Extracted material Block Start

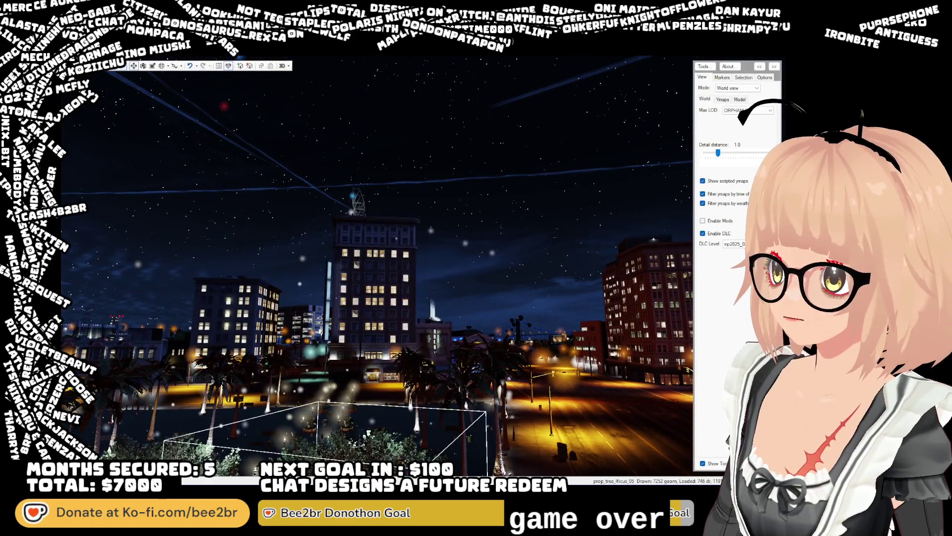
drag(394, 194, 428, 397)
mouse_move(435, 440)
mouse_down()
mouse_move(391, 352)
mouse_move(491, 311)
mouse_move(455, 278)
mouse_up()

Extracted material Block End

▸ Exercise requirements: All that is needed is the line containing "mouse_move(435, 440)" and each line after it to the end of the data above, set down exactly.

▸ Answer to this task:
mouse_move(435, 440)
mouse_down()
mouse_move(391, 352)
mouse_move(491, 311)
mouse_move(455, 278)
mouse_up()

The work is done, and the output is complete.